Updated June 5, 2018

Summary

Public Health investigated an outbreak of norovirus with nausea, vomiting, and diarrhea associated with Lockspot Cafe in Seattle.

Illnesses

Since May 16, Public Health has learned of 4 people from three separate meal parties who became ill after consuming food and beverage from Lockspot Cafe between May 12–16, 2018.

Public Health actions

Environmental Health investigators visited and closed the restaurant on May 17. Investigators did not find any risk factors that are known to contribute to the spread of norovirus. No ill employees were identified. The restaurant was required to conduct a thorough cleaning and disinfection. In addition, all foods processed prior to the restaurant being cleaned and disinfected were discarded.

Investigators revisited on May 18 and May 22 to confirm cleaning and disinfection was completed appropriately. The restaurant was allowed to re-open to the public on May 22. Investigators reviewed the requirement that any ill staff are not allowed to work until they are symptom-free for at least 48 hours, and provided education about preventing the spread of norovirus — including proper handwashing and forbidding bare hand contact with ready-to-eat foods.

Laboratory testing

We do not have laboratory results for the people who got sick. Often in norovirus outbreaks, no laboratory testing is done. The exact food or drink item that caused the illness has not been identified, though this is not uncommon for norovirus outbreaks where multiple food items may be contaminated.
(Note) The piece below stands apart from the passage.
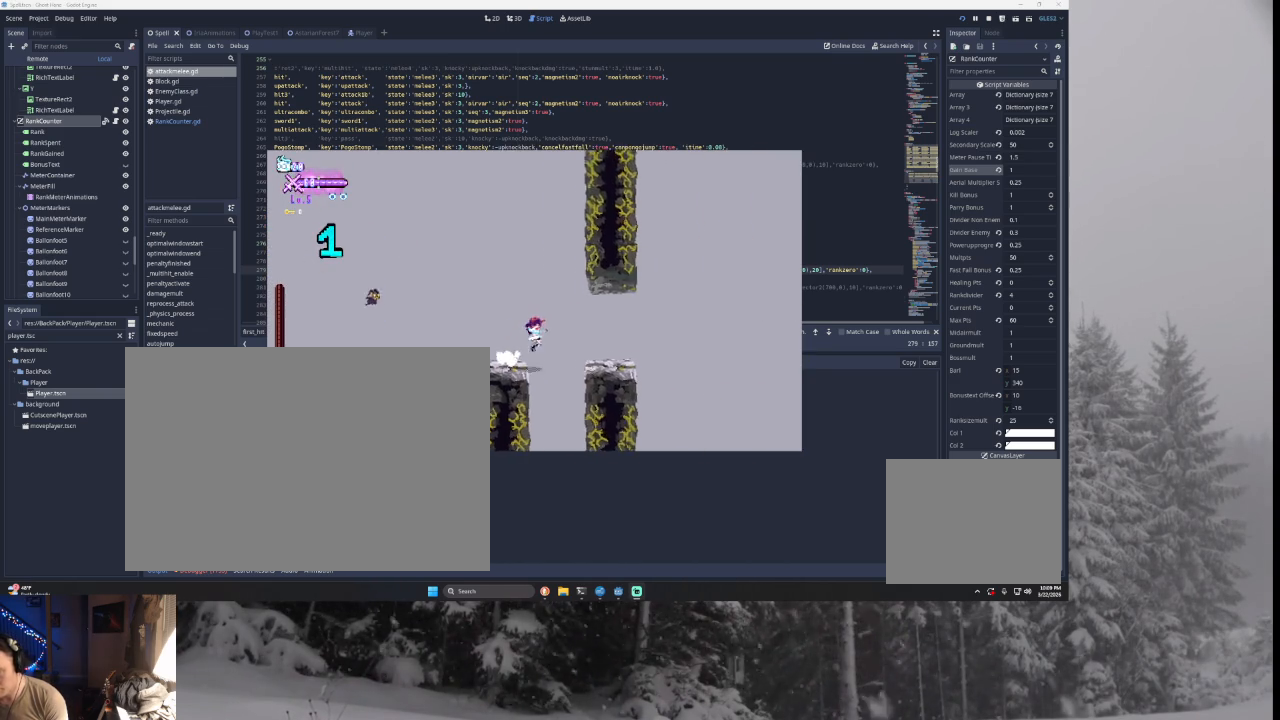
{"buttons": ["TRIANGLE"], "left_stick": "right", "right_stick": "center", "events": [[33, "TRIANGLE", "up"], [367, "TRIANGLE", "down"]]}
Report possible foodborne illness

About norovirus

  • Norovirus is a highly contagious virus that frequently spreads person-to-person and is often associated with food. Norovirus illness often has a sudden onset of nausea and vomiting and/or watery diarrhea with cramps. A low-grade fever, chills, and body aches sometimes occur.
  • Norovirus rarely causes severe complications. Dehydration is the most common complication, particularly among young children and the elderly. No vaccine is available for norovirus.

Prevention

General advice for reducing risk of contracting norovirus:

  • Wash hands, cutting boards, and counters used for food preparation immediately after use to avoid cross-contamination of other foods.
  • Wash hands thoroughly with soap after using the bathroom or changing diapers, and before preparing any food or eating.
  • Wait at least 48 hours after the last episode of vomiting and/or diarrhea before preparing any food for others.